Tatsächlich sind die Beweise dünn, es ist noch nicht einmal jedem der Angeklagten eine Mitgliedschaft oder besondere Nähe zur TKP/ML nachzuweisen. Ebenso umstritten ist die Frage der tatsächlichen Gefährlichkeit der Truppe: Historiker Neumann, den das Gericht mit einem historisch-politikwissenschaftlichen Gutachten beauftragte, zweifelt an der politischen Wirksamkeit der TKP/ML und ihrem vermeintlichen Charakter als Terrororganisation. In seinem 17-seitigen Gutachten schreibt er, es sei schwierig, Anschläge in der Türkei eindeutig der Partei zuzuordnen, weil es „zu keinem ordentlichen Prozess mit einer rechtskräftigen Verurteilung von Schuldigen gekommen“ sei.

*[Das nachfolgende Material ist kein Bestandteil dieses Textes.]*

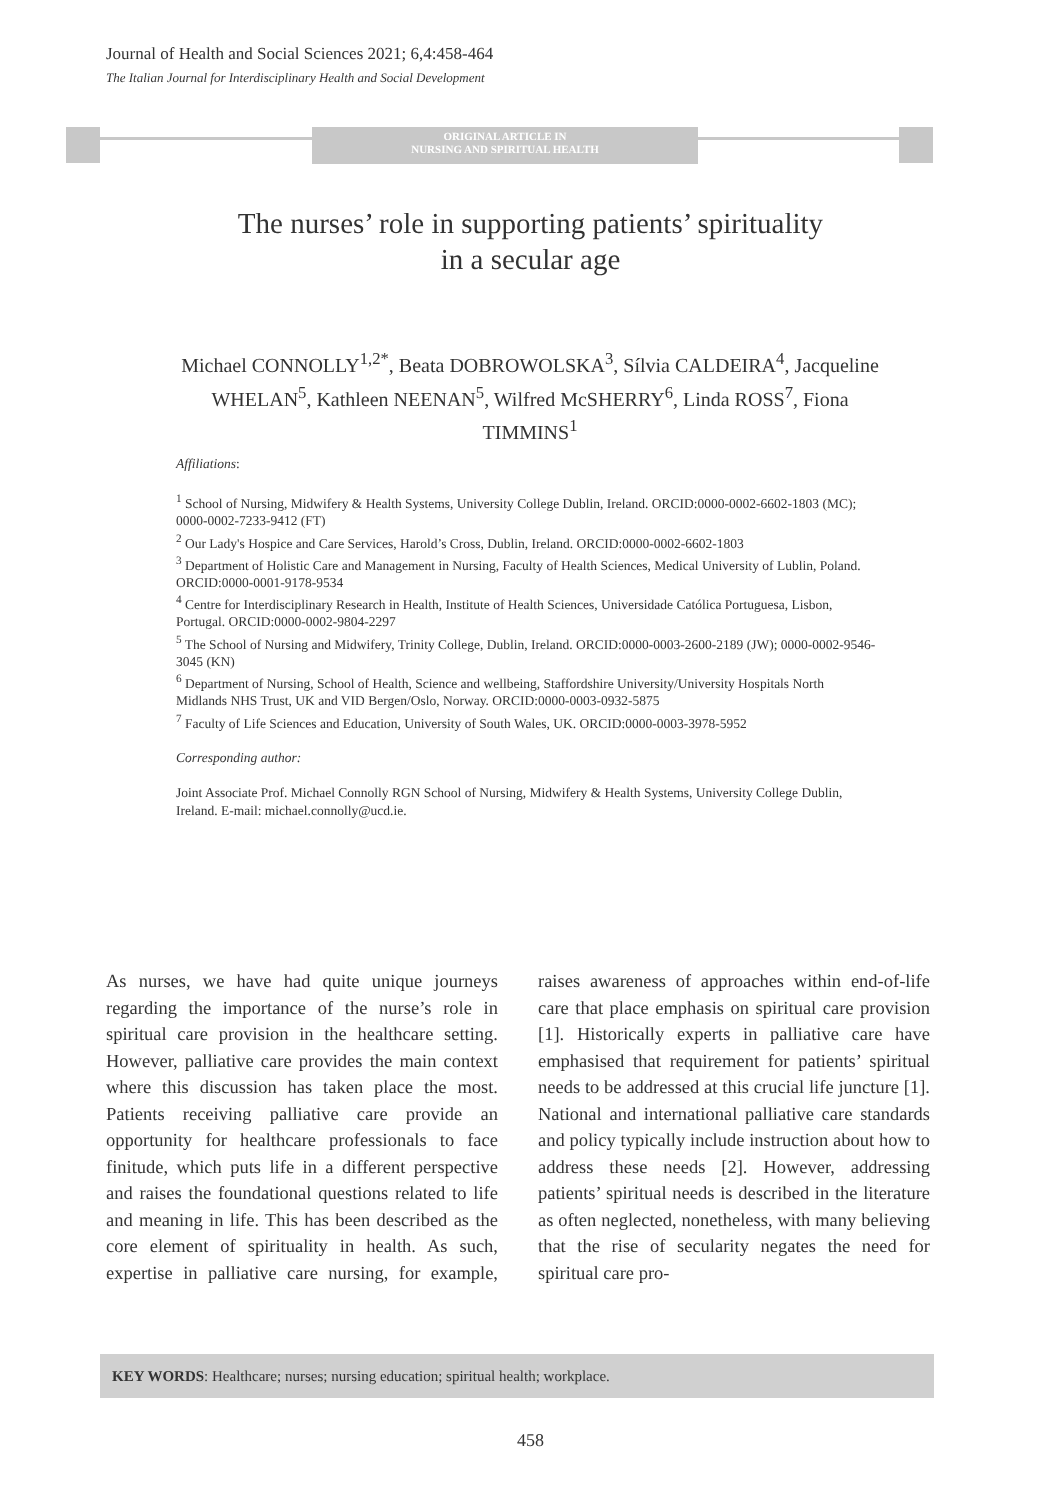Journal of Health and Social Sciences 2021; 6,4:458-464
The Italian Journal for Interdisciplinary Health and Social Development
ORIGINAL ARTICLE IN
NURSING AND SPIRITUAL HEALTH
The nurses’ role in supporting patients’ spirituality
in a secular age
Michael CONNOLLY<sup>1,2*</sup>, Beata DOBROWOLSKA<sup>3</sup>, Sílvia CALDEIRA<sup>4</sup>, Jacqueline WHELAN<sup>5</sup>, Kathleen NEENAN<sup>5</sup>, Wilfred McSHERRY<sup>6</sup>, Linda ROSS<sup>7</sup>, Fiona TIMMINS<sup>1</sup>
Affiliations:
<sup>1</sup> School of Nursing, Midwifery & Health Systems, University College Dublin, Ireland. ORCID:0000-0002-6602-1803 (MC); 0000-0002-7233-9412 (FT)
<sup>2</sup> Our Lady's Hospice and Care Services, Harold’s Cross, Dublin, Ireland. ORCID:0000-0002-6602-1803
<sup>3</sup> Department of Holistic Care and Management in Nursing, Faculty of Health Sciences, Medical University of Lublin, Poland. ORCID:0000-0001-9178-9534
<sup>4</sup> Centre for Interdisciplinary Research in Health, Institute of Health Sciences, Universidade Católica Portuguesa, Lisbon, Portugal. ORCID:0000-0002-9804-2297
<sup>5</sup> The School of Nursing and Midwifery, Trinity College, Dublin, Ireland. ORCID:0000-0003-2600-2189 (JW); 0000-0002-9546-3045 (KN)
<sup>6</sup> Department of Nursing, School of Health, Science and wellbeing, Staffordshire University/University Hospitals North Midlands NHS Trust, UK and VID Bergen/Oslo, Norway. ORCID:0000-0003-0932-5875
<sup>7</sup> Faculty of Life Sciences and Education, University of South Wales, UK. ORCID:0000-0003-3978-5952
Corresponding author:
Joint Associate Prof. Michael Connolly RGN School of Nursing, Midwifery & Health Systems, University College Dublin, Ireland. E-mail: michael.connolly@ucd.ie.
As nurses, we have had quite unique journeys regarding the importance of the nurse’s role in spiritual care provision in the healthcare setting. However, palliative care provides the main context where this discussion has taken place the most. Patients receiving palliative care provide an opportunity for healthcare professionals to face finitude, which puts life in a different perspective and raises the foundational questions related to life and meaning in life. This has been described as the core element of spirituality in health. As such, expertise in palliative care nursing, for example, raises awareness of approaches within end-of-life care that place emphasis on spiritual care provision [1]. Historically experts in palliative care have emphasised that requirement for patients’ spiritual needs to be addressed at this crucial life juncture [1]. National and international palliative care standards and policy typically include instruction about how to address these needs [2]. However, addressing patients’ spiritual needs is described in the literature as often neglected, nonetheless, with many believing that the rise of secularity negates the need for spiritual care pro-
KEY WORDS: Healthcare; nurses; nursing education; spiritual health; workplace.
458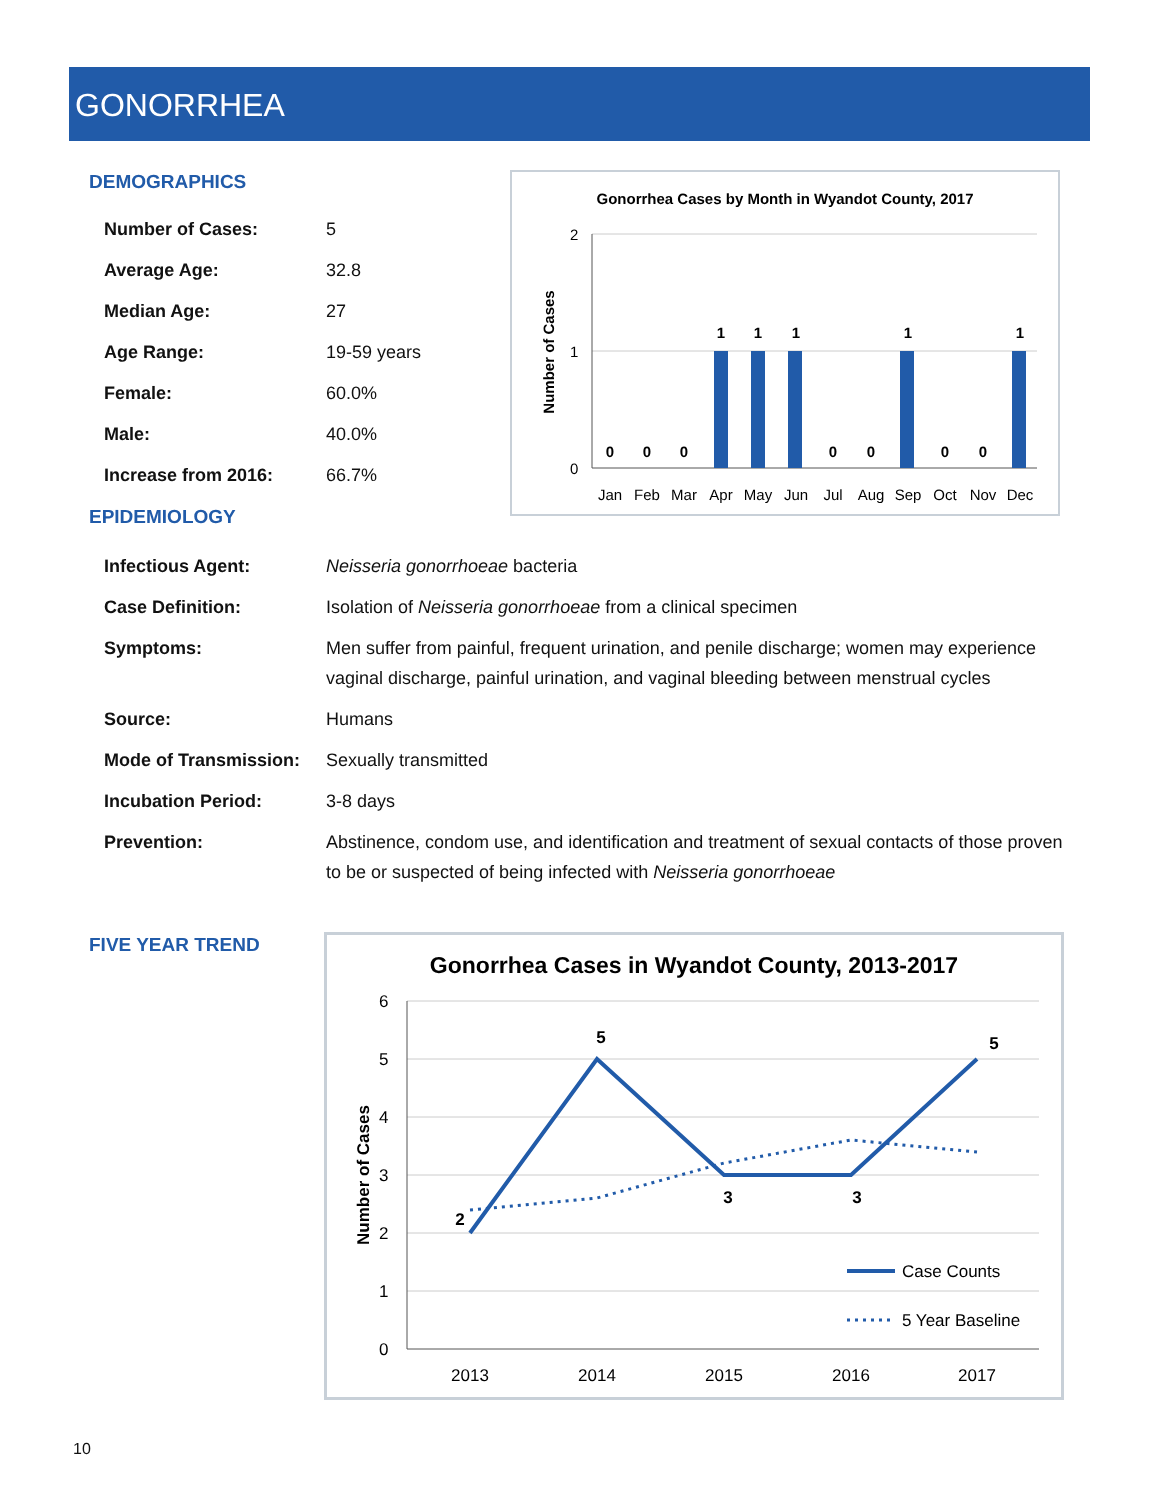GONORRHEA
DEMOGRAPHICS
| Number of Cases: | 5 |
| Average Age: | 32.8 |
| Median Age: | 27 |
| Age Range: | 19-59 years |
| Female: | 60.0% |
| Male: | 40.0% |
| Increase from 2016: | 66.7% |
Gonorrhea Cases by Month in Wyandot County, 2017
Number of Cases
2
1
0
0
0
0
1
1
1
0
0
1
0
0
1
Jan
Feb
Mar
Apr
May
Jun
Jul
Aug
Sep
Oct
Nov
Dec
EPIDEMIOLOGY
| Infectious Agent: | Neisseria gonorrhoeae bacteria |
| Case Definition: | Isolation of Neisseria gonorrhoeae from a clinical specimen |
| Symptoms: | Men suffer from painful, frequent urination, and penile discharge; women may experience vaginal discharge, painful urination, and vaginal bleeding between menstrual cycles |
| Source: | Humans |
| Mode of Transmission: | Sexually transmitted |
| Incubation Period: | 3-8 days |
| Prevention: | Abstinence, condom use, and identification and treatment of sexual contacts of those proven to be or suspected of being infected with Neisseria gonorrhoeae |
FIVE YEAR TREND
Gonorrhea Cases in Wyandot County, 2013-2017
Number of Cases
6
5
4
3
2
1
0
2
5
3
3
5
2013
2014
2015
2016
2017
Case Counts
5 Year Baseline
10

Auch die ihm vom Gericht zugänglich gemachten Ermittlungsunterlagen aus der Türkei – die im wesentlichen die Grundlage für die Anklage der Bundesanwaltschaft bilden – nützten wenig. Bei dem Material handele es sich um „Quellen, deren Berichte notorisch falsch, unzuverlässig, einseitig oder unvollständig sind“, schreibt Neumann. Aus seiner beruflichen Beobachtung der politischen Lage in der Türkei zieht der Wissenschaftler von der Münchner Ludwig-Maximilians-Universität den Schluss, dass die TKP/ML keine Chance habe, ihre politischen Ziele „in absehbarer Zeit“ durchzusetzen. „Eine Gefährdung der türkischen Verfassungsordnung … ist eher in Aktivitäten des radikal-sunnitischen ISIS oder der türkischen Regierung sowie des Präsidenten selbst erkennbar“, fügt er hinzu. Mit anderen Worten: Von Präsident Erdogan geht weit mehr Gefahr für die Demokratie in der Türkei aus als von der TKP/ML.

Damit legt Neumann den Finger in die Wunde. Denn der Prozess konnte nur zustande kommen, nachdem die Bundesregierung der Bundesanwaltschaft eine Verfolgungsermächtigung erteilt hatte. Das geschah 2012, also noch vor dem Putschversuch vor knapp zwei Jahren und dem völkerrechtswidrigen Kriegseinsatz der Türkei im syrischen Afrin. Gut möglich, dass Berlin heute eine solche Ermächtigung nicht mehr erteilen würde. Darauf zielt auch ein Appell, den die Verteidigung gestern der Bundesanwaltschaft übermittelte: Die Behörde solle die Anklage zurückziehen und das Verfahren einstellen, um Schaden von der Bundesrepublik abzuwenden, fordern sie. Andernfalls könne die Bundesregierung in der Welt als heuchlerisch erscheinen, weil sie aus Rücksicht auf einen Bündnispartner dessen völkerrechtswidriges Verhalten decke und das eigene Wertesystem verrate.